Thoughts on the Recent Community Building Workshops Run by Peter Block in South Africa
by Cathy Park
I recently relocated to Cape Town and some days I feel like I’m the only one who is alone in a café (trying not to get cappuccino froth on my upper lip) surrounded and excluded by warm huddles of chatting friends. This sense of isolation, however, can easily shift into a heartwarming connection by exchanging greetings with a neighbor, sharing a smile with the petrol attendant or having the waiter in the café down the road ask me if I’ll have the usual.
We are social animals and when those who we come across every day acknowledge our existence, we feel seen. Peter Block is a tall, wizardly-looking facilitator who has made it his life’s work to bring change into the world through consent and connectedness, by building communities one room at a time in which each person is seen and heard.
I attended his two-day Community Building workshop, co-facilitated and hosted by Symphonia in Cape Town. By teatime on the morning of the first day, through his self-deprecating wit and poetic turn of phrase, Peter Block had begun to make a roomful of strangers feel connected, laugh at ourselves and open our minds to the possibilities of community building.
I think that community weaving is a more apt description, as the process is a gradual plaiting together of the threads that bind us as humans, a weaving together of the myriad colours and textures we each bring to create the rich tapestry of social fabric. It’s about reminding us as humans in a room together that we are already connected through our blood, our bones, by the longings, the fears and the dreams that make us human.
The process that Peter Block shared with us begins with the design of the room, with small groups of three to four chairs scattered throughout. For Peter, the small group is the “unit of transformation and the container for the experience of belonging.”
The first invitation offered by the twinkly-eyed Peter Block was for us to share a crossroads we were facing in our lives with the group of people with whom we were seated. Sharing this with three strangers made us anxious yet we did it and within a short space of time, our small collection of strangers had become a warm, connected web.
As the day progressed, we had regular invitations to get into small groups of varying sizes, from pairs to five, and share our responses to questions posed by Peter. These questions were carefully chosen, and form an essential part of his community building work. In order to begin weaving communities that focus on possibility and strength, he believes the questions that bring people together are key. These questions come not from a deficiency mindset (i.e. what do you need so that I can help you?) but from gift mindedness (i.e. what gifts do we get from each other?), which is about recognizing that every community has what it needs within it to build itself.

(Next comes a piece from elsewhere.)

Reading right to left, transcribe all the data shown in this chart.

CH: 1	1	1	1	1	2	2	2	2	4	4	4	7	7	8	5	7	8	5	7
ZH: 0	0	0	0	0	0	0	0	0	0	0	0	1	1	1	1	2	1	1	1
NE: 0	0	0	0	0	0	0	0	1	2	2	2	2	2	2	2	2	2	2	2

Attending this workshop made me retrace and affirm my own development as a facilitator and community builder. My work has taken me to youth centers, corporate meeting rooms, prisons and inner city classrooms. In my work with young adults, business people, artists and juvenile offenders, I put them into small groups, and devise questions that invite them to talk to each other about their lives, their art, their businesses, their dreams. My focus is to help those in the room recognize their wealth: of experience, of strengths, of skills and resilience within them so that they can use this often eye-opening insight to make different choices and take their lives in new directions.
As the facilitator, my work is a delicate dance of stepping aside as much as I can without abdicating my role. My role is to create the space and bring the questions that will help the people in the room let their masks drop – whether of tough criminal, groomed bank manager or struggling artist – and connect with themselves and each other.
Over the years, my practice has evolved from the self-important notion that I was quite central to the process, to embodying more the true meaning of “facilitator,” from the French word “faciliter”meaning “to make easy or easier.” In other words, I see my role now as making it easier for people to inhabit the space and begin weaving the web that brings us together and creates a strong base for us to make new choices. This is what it is to build community: it is humans in a room listening, sharing, and weaving the connecting threads amongst one another to create a living tapestry of social fabric.
As Peter Block says: “Social fabric is created one room at a time, the one we are in at the moment.”